注目の大規模マンション「三田ガーデンヒルズ」

 港区最大敷地約25,000㎡の旧逓信省跡地に、全1,002戸のプロジェクトで誕生する「三田ガーデンヒルズ」は、2023年の注目の大規模マンション筆頭格だろう。

 三井不動産グループと三菱地所グループが都心において「広尾ガーデンヒルズ」以来、38年ぶりに共同開発する「ガーデンヒルズ」を冠する大規模レジデンスとなる。

 旧逓信省建造物を一部保存・再生した、立地にふさわしい格式あるファサード・デザインや、中庭を中心とした緑に囲まれた入居者専用の約7,700㎡のランドスケープも特徴だ。
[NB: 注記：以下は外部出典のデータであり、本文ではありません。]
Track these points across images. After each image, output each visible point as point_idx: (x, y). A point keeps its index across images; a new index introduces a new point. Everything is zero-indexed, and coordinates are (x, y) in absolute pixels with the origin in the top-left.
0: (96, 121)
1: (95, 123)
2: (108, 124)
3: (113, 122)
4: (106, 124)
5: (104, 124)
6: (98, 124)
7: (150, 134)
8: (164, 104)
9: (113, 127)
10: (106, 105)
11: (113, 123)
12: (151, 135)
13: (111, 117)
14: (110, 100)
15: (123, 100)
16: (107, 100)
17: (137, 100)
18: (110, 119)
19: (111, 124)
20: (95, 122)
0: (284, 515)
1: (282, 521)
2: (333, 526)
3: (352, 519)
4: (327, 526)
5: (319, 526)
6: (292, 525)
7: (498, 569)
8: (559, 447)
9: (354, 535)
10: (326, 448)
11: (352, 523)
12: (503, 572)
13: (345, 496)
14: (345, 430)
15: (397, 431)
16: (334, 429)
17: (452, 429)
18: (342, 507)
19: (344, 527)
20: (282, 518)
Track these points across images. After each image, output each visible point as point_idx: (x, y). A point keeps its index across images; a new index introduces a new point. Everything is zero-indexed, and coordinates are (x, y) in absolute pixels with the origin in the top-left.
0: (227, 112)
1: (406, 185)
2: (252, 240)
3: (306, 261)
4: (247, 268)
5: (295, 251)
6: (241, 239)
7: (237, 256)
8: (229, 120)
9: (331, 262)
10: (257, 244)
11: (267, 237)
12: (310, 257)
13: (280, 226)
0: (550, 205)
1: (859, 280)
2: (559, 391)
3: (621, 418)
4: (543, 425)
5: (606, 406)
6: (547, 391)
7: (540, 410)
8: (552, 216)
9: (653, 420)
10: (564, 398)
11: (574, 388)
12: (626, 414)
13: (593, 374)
 いわゆる再開発プロジェクトではないため、デベロッパーの意図をプランに反映しやすく、プライベートガーデンなど入居者本位の居心地の良い空間を創出しやすい。

 また、国内最大規模となる全戸ZEH-Oriented(※)マンションでもある。帝国ホテルと提携したコンシェルジュをはじめ、さまざまな共用施設やソフトサービスを提供する。
(※)断熱+省エネで20%以上の一次エネルギー消費量を削減した住宅

 「三田ガーデンヒルズ」は、上質なマンションを届け続けてきた2社の知見を結集したマンションといえる第1期は、2023年2月上旬販売開始予定となっているが、富裕層を中心にかなりの注目を集めるだろう。

人気の大規模マンション「HARUMI FLAG」

 開発スケールの大きさでいうと、2022年から人気を集めている「HARUMI FLAG」が「三田ガーデンヒルズ」をさらに上回る。
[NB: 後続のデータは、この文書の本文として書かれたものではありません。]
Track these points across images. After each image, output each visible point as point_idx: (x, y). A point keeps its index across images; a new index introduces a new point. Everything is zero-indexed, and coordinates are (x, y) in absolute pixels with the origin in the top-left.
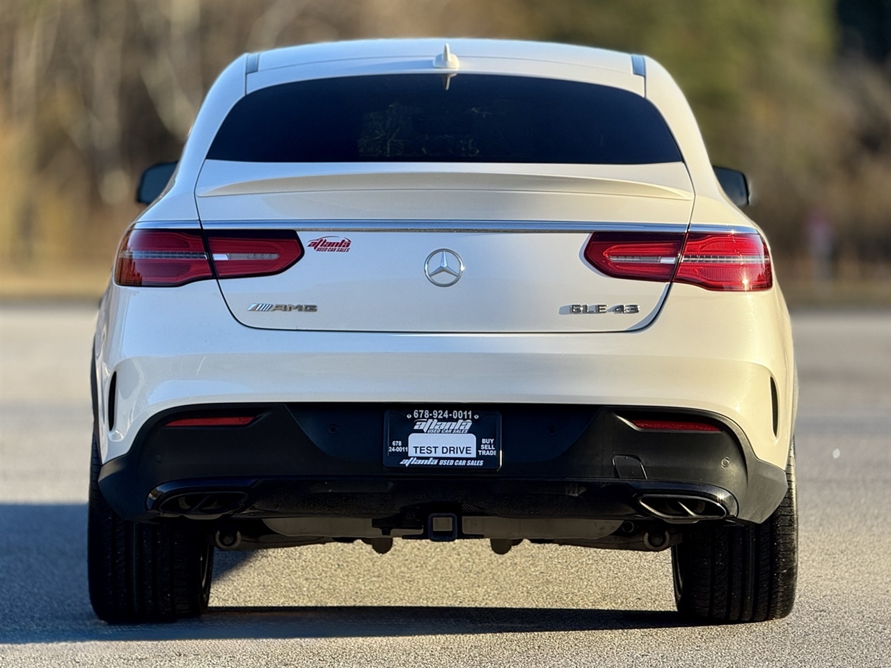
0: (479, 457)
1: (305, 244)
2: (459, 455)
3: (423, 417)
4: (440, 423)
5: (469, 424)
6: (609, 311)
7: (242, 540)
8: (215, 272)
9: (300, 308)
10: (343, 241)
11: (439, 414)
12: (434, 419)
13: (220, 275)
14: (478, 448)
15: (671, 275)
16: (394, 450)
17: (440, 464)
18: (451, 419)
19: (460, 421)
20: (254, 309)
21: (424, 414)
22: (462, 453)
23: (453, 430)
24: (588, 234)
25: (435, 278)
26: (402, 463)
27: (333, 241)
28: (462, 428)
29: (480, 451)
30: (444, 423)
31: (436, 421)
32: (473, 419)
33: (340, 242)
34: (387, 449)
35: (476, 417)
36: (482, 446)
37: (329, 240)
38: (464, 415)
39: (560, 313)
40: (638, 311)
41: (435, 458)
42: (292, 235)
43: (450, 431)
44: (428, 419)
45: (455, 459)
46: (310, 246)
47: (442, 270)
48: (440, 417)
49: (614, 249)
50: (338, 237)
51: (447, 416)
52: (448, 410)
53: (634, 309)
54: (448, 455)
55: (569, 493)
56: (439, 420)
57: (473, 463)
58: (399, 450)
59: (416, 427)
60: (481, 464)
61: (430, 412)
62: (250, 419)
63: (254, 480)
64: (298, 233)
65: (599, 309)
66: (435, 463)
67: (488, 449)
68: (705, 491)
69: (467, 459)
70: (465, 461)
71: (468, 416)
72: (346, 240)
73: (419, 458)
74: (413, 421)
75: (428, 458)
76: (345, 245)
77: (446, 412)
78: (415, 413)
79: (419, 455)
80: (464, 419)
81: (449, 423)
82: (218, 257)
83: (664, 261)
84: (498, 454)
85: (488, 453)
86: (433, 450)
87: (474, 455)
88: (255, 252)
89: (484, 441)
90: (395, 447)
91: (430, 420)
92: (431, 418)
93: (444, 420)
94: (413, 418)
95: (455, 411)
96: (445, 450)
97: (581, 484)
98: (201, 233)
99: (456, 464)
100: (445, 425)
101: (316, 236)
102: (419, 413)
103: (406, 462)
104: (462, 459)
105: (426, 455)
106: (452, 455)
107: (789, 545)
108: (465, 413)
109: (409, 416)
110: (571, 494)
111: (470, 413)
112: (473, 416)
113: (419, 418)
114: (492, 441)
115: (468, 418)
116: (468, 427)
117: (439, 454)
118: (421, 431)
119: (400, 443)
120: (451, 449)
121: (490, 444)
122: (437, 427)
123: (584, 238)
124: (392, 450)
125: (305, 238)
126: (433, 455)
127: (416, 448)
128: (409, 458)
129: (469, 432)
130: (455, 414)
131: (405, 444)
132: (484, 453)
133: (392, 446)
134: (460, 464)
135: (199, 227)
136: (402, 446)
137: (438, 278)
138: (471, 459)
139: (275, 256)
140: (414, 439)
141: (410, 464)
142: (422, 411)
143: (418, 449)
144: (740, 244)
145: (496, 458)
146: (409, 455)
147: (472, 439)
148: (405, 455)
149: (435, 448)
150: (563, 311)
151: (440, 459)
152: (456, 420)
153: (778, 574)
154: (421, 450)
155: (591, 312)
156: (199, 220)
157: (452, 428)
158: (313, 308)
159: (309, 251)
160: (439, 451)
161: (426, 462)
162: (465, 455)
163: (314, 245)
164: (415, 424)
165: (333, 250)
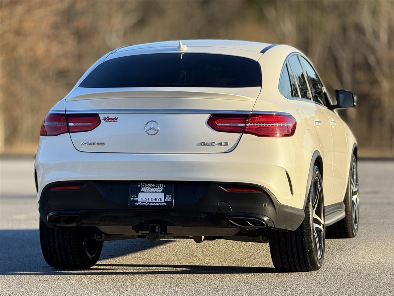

 2023年は、地上50階建ての2つのタワー棟の分譲がスタートする予定だ。板状棟(板のように横に長い外観)のような選手村の再利用ではなく、高い自由度でプランニングされており、商品企画における期待度は高い

大山駅の再開発プロジェクト「シティタワーズ板橋大山ノースタワー・サウスタワー」

 また、2022年に続き2023年も再開発の注目プロジェクトがスタートする。

 その中でも特に注目なのが、「大山町クロスポイント周辺地区第一種市街地再開発事業」で誕生する「シティタワーズ板橋大山ノースタワー・サウスタワー」の2つのタワーレジデンスだ。

 池袋から3駅の東武東上線大山駅から約300mの「ハッピーロード大山商店街」の一部と周辺住宅地などを含む場所に、都市計画道路を挟んで商業区画を含む4つの街区を整備。新たなにぎわいを生み出すとともに、住宅や子育て支援施設、広場を整備し地域活性化を図るプロジェクト。

 ノースタワーが地上25階建ての88戸サウスタワーが地上26階建ての239戸となる(地権者住戸を含む)。再開発で魅力が増す池袋駅からも約2.3km圏と、都心近接であることも注目ポイントだ。

平井駅の再開発プロジェクト「プラウドタワー平井」

 JR総武線「平井」駅北口駅前広場に面した約0.7haの区域で開発が進められている「平井五丁目駅前地区第一種市街地再開発事業」で誕生する「プラウドタワー平井」も、2023年注目の再開発プロジェクトだ。

 JR総武線「平井」駅から徒歩2分の駅前に立地する地上29階建て、総戸数374戸(非分譲住戸106戸含む)の大規模タワーレジデンス。

 1、2階に商業施設、3階には子育て支援施設が入り、にぎわい広場の整備やシンボルツリーなども設けられる。

 建物は、免震構造で長期優良住宅認定も取得(一部住戸を除く)。東京駅から7.5km圏と都心アクセスも良好だ。

 JR総武線沿線では、亀戸、小岩が再開発で商業施設や住宅が整備され街の雰囲気が一変。新小岩でも駅前再開発が進行中だ。錦糸町駅など沿線のイメージは大きく向上しており、平井駅前に住むメリットは大きいだろう。

 2023年には、ほかにも月島や池袋、西新宿など再開発タワーの供給が豊富。選択肢の多い1年になりそうだ

超高層ZEH免震タワーレジデンス「パークタワー西新宿」

パークタワー西新宿
「パークタワー西新宿」外観完成予想CG(写真:パークタワー西新宿公式ホームページ)

 2023年の注目の動きが、ZEH-M(ゼッチマンション)の供給の活発化だ。

 2022年に「建築物省エネ法」の改正法が公布され対象外であった住宅および小規模建築物の省エネルギー基準への適合が、2025年度までに義務化されることになった。

 すでに、全物件をZEH-Mとする企業も出てきている。エネルギー価格の上昇もあり、省エネルギーへの関心は高まっている。

 「パークタワー西新宿」のように、「超高層ZEH免震タワーレジデンス」の分譲も予定されており、環境や家計にやさしいマンションにも注目が集まりそうだ。

2023年もマンションの買い時か

 新築、中古ともに価格上昇が続くマンション市場だが、現在の建築費と地価トレンドから考えると、2023年以降に価格がもう一段上がる可能性は高い。

 都心エリアのマンション価格の上昇は避けられないところだが、郊外エリアの大規模マンションの中には、中心価格帯が3,000万円台のものもまだある。

 住宅ローン控除も、2024年以降の引き渡しの場合は縮小される見込みだ。金利が上昇すれば不動産価格が下がるという見方もあるが、価格が下がったとしても金利負担が増えれば総返済額がアップする可能性もある。

 金利の先高観を踏まえると、購入準備ができている人にとっては、2023年もマンションの買い時といえるのではなかろうか。